Cerpen : Atokku, lelaki Hebat Sekali
Atok. Demikianlah kami sebagai cucu memanggil Ayah kandung Ibu. Sehari-hari pekerjaannya cuma membuat gula aren. Usai sholat subuh di masjid, dengan mengendarai sepeda ontanya, Atok memulai aktivas paginya ke kebun untuk mengambil buah aren dari pohonnya. Atok biasanya, tiba di rumah sebelum azan  Zohor berkumandang dari corong pengeras suara masjid. Dan usai menunaikan sholat zohor berjemaah di masjid, Atok kembali pergi untuk menaiki pohon aren. Biasanya sebelum magrib, Atok sudah tiba di rumah.

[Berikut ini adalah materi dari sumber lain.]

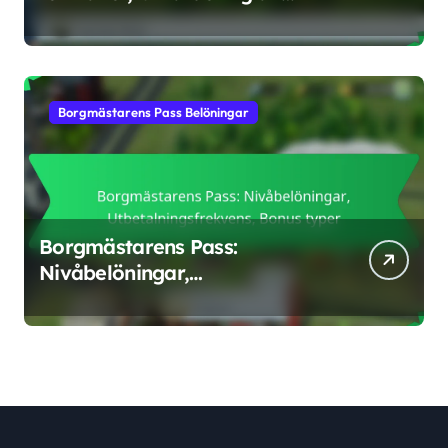
bonusar, Belöningsstrategier
Borgmästarens Pass Belöningar
Borgmästarens Pass:
Nivåbelöningar,
Utbetalningsfrekvens, Bonus
typer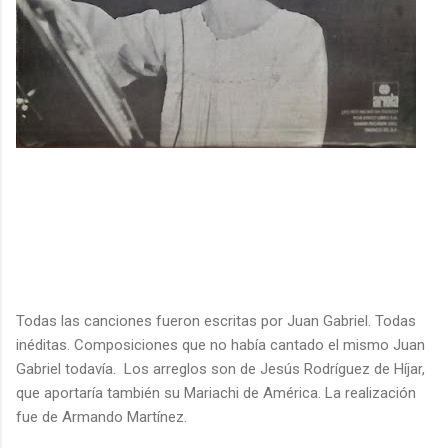
Todas las canciones fueron escritas por Juan Gabriel. Todas
inéditas. Composiciones que no había cantado el mismo Juan
Gabriel todavía. Los arreglos son de Jesús Rodríguez de Híjar,
que aportaría también su Mariachi de América. La realización
fue de Armando Martínez.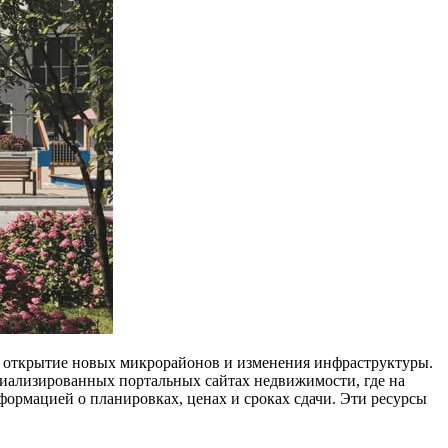
 открытие новых микрорайонов и изменения инфраструктуры.
ализированных портальных сайтах недвижимости, где на
ормацией о планировках, ценах и сроках сдачи. Эти ресурсы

Aku sebagai cucunya sangat bahagia, kalau saat liburan diajak Ibu ke rumah Atok. Sangat bahagia sekali. Atok selalu memanjakan kami dengan membeli sesuatu yang kami minta. Tak ada yang tak dipenuhi Atok, apa yang kami minta. Mulai dari es hingga makanan kecil khas anak kecil lainnya.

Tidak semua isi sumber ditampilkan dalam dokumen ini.